_WORK REQUEST_
Copy out the listing with each "Service check" swapped for "Inspection" and everything else left as it is. Omit the pictures.

--- MATERIAL TO PROCESS Enclosed Below ---

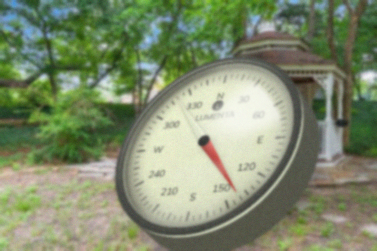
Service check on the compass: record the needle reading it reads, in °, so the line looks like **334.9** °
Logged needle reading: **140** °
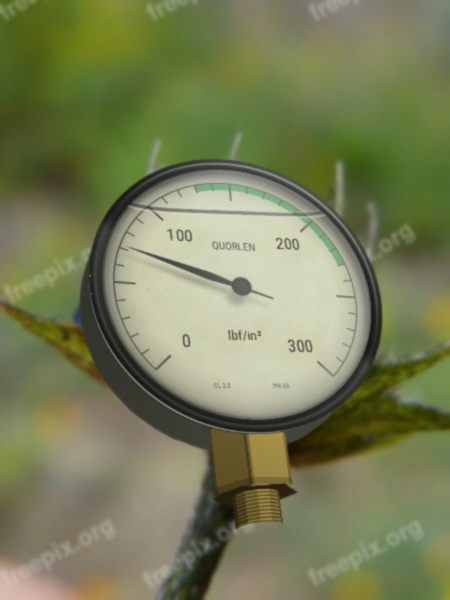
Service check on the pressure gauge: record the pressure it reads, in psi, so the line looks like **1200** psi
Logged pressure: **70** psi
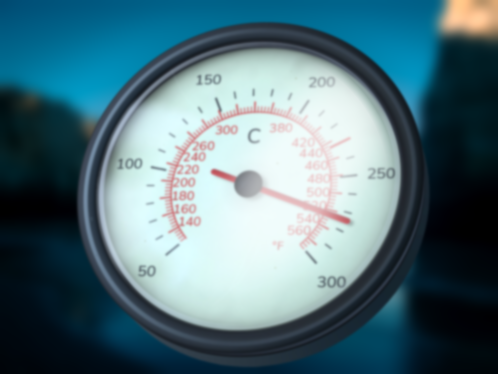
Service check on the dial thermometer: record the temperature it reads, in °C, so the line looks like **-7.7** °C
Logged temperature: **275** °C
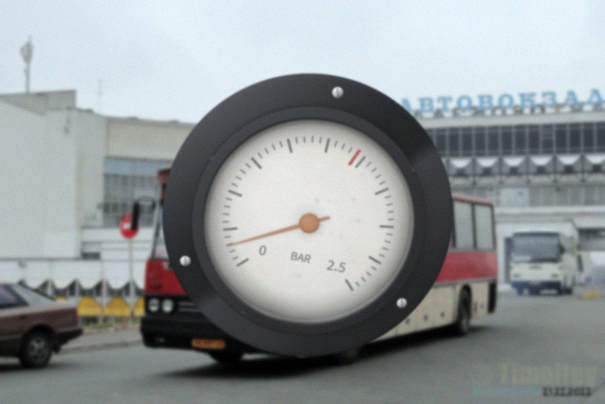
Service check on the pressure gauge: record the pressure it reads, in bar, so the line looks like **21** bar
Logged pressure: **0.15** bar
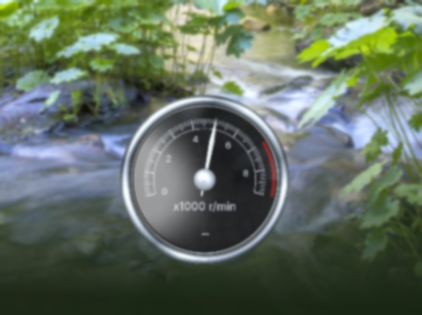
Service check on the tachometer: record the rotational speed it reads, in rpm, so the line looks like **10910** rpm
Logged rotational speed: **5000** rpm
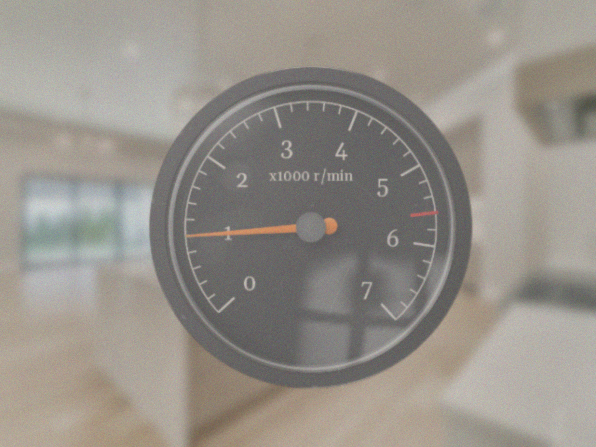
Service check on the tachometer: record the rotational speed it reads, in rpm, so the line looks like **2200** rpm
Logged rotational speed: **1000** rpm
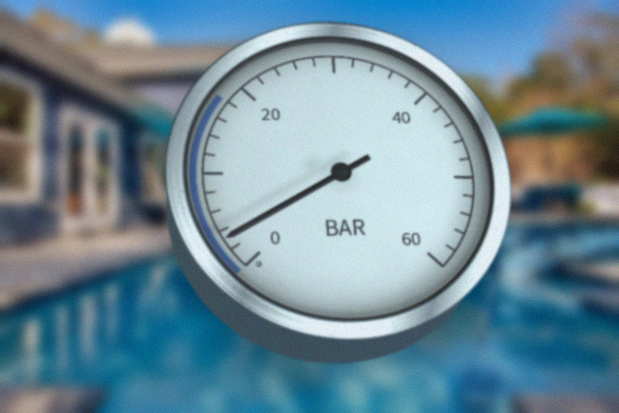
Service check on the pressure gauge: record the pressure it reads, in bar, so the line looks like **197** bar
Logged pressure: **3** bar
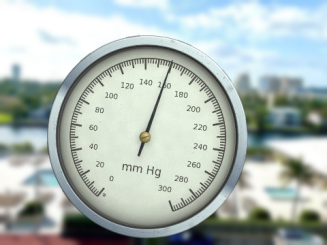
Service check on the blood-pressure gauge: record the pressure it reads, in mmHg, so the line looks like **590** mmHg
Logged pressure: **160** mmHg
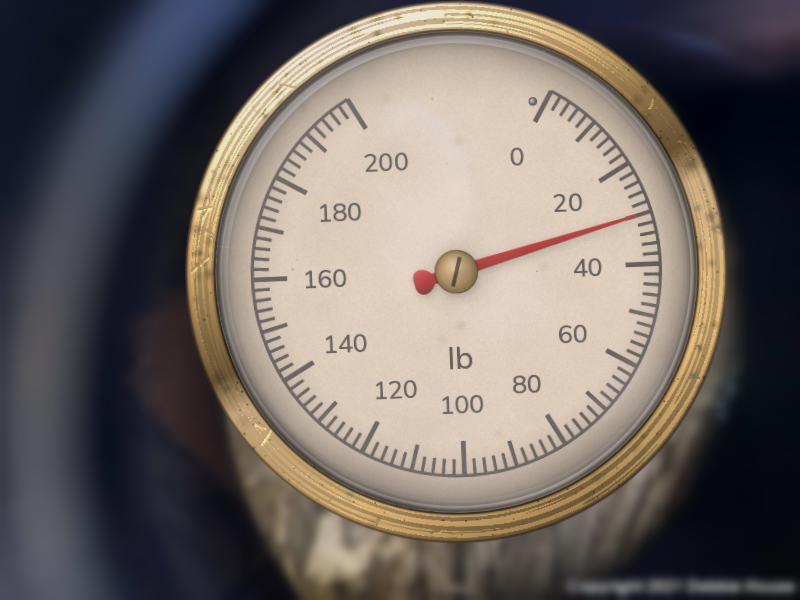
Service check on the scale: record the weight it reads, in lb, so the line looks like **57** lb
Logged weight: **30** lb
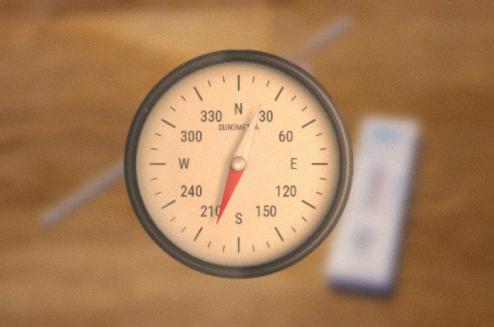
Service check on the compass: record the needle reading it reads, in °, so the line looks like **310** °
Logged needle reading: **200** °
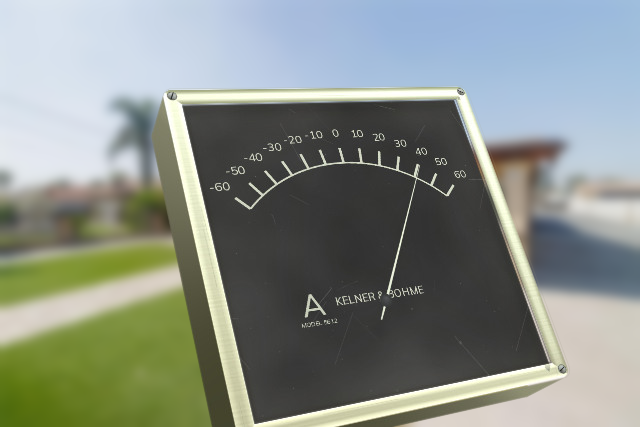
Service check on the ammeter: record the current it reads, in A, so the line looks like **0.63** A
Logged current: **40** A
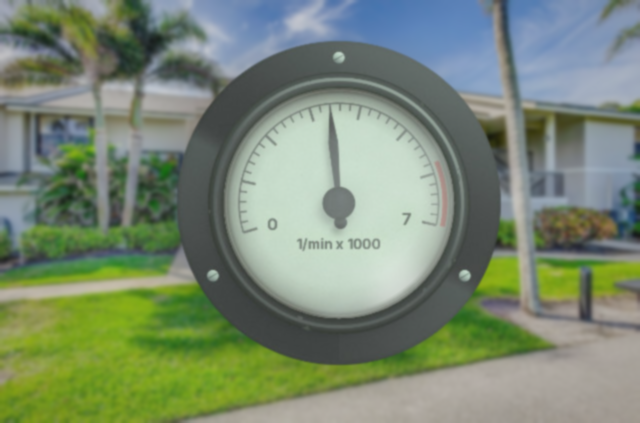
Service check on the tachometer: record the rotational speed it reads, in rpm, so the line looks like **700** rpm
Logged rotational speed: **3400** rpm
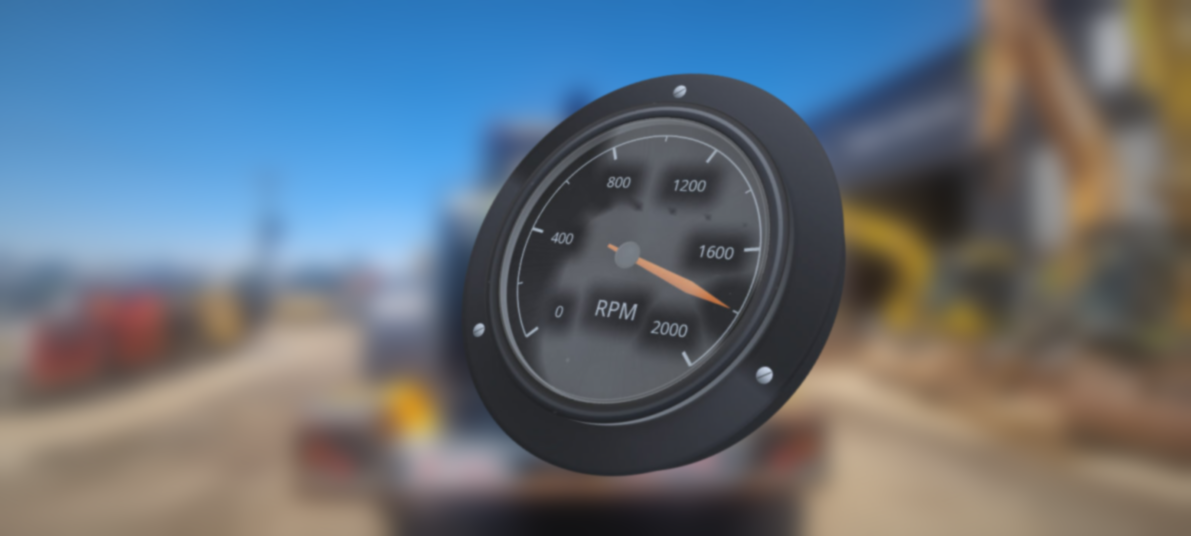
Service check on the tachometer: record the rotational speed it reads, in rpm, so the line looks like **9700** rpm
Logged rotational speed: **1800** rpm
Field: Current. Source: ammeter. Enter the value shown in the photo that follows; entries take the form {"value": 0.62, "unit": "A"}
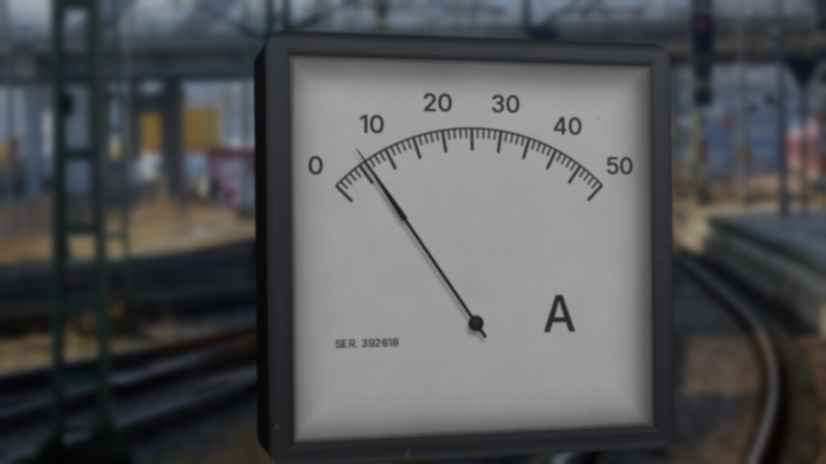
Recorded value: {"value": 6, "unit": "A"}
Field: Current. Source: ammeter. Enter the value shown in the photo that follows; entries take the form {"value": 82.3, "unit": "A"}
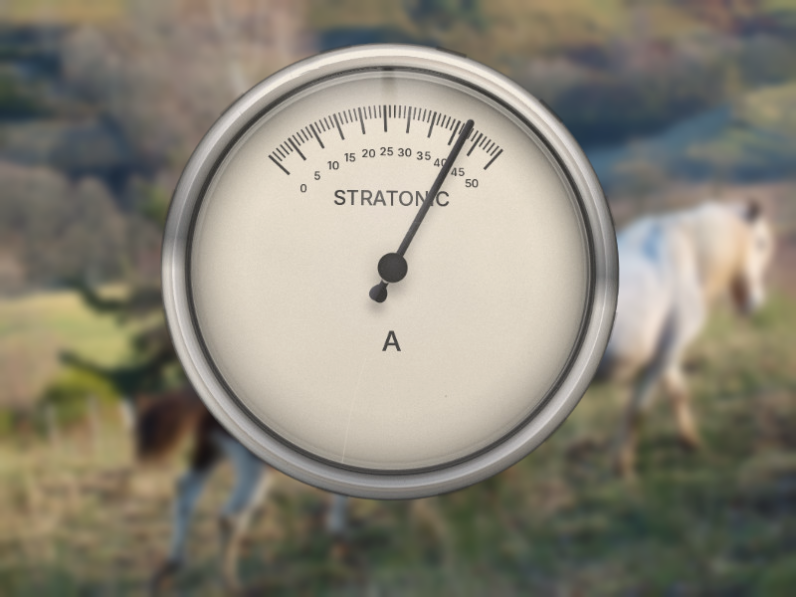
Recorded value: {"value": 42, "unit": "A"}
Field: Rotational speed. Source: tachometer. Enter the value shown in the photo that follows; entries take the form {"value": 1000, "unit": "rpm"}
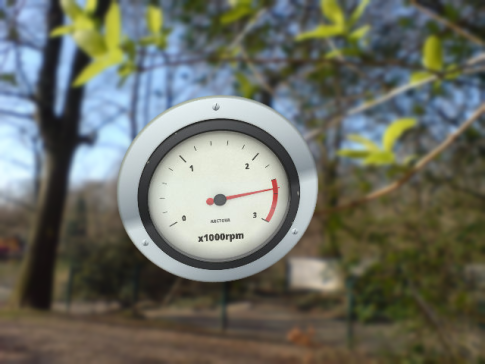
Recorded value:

--- End of Enclosed MATERIAL TO PROCESS ---

_SOLUTION FOR THIS EXERCISE_
Inspection on the compass: record the needle reading it reads, in °, so the line looks like **334.9** °
Logged needle reading: **140** °
Inspection on the pressure gauge: record the pressure it reads, in psi, so the line looks like **1200** psi
Logged pressure: **70** psi
Inspection on the dial thermometer: record the temperature it reads, in °C, so the line looks like **-7.7** °C
Logged temperature: **275** °C
Inspection on the pressure gauge: record the pressure it reads, in bar, so the line looks like **21** bar
Logged pressure: **0.15** bar
Inspection on the tachometer: record the rotational speed it reads, in rpm, so the line looks like **10910** rpm
Logged rotational speed: **5000** rpm
Inspection on the tachometer: record the rotational speed it reads, in rpm, so the line looks like **2200** rpm
Logged rotational speed: **1000** rpm
Inspection on the pressure gauge: record the pressure it reads, in bar, so the line looks like **197** bar
Logged pressure: **3** bar
Inspection on the blood-pressure gauge: record the pressure it reads, in mmHg, so the line looks like **590** mmHg
Logged pressure: **160** mmHg
Inspection on the scale: record the weight it reads, in lb, so the line looks like **57** lb
Logged weight: **30** lb
Inspection on the compass: record the needle reading it reads, in °, so the line looks like **310** °
Logged needle reading: **200** °
Inspection on the ammeter: record the current it reads, in A, so the line looks like **0.63** A
Logged current: **40** A
Inspection on the tachometer: record the rotational speed it reads, in rpm, so the line looks like **700** rpm
Logged rotational speed: **3400** rpm
Inspection on the tachometer: record the rotational speed it reads, in rpm, so the line looks like **9700** rpm
Logged rotational speed: **1800** rpm
Field: Current. Source: ammeter. Enter the value shown in the photo that follows; entries take the form {"value": 0.62, "unit": "A"}
Recorded value: {"value": 6, "unit": "A"}
Field: Current. Source: ammeter. Enter the value shown in the photo that follows; entries take the form {"value": 82.3, "unit": "A"}
Recorded value: {"value": 42, "unit": "A"}
Field: Rotational speed. Source: tachometer. Enter the value shown in the photo that follows; entries take the form {"value": 1000, "unit": "rpm"}
Recorded value:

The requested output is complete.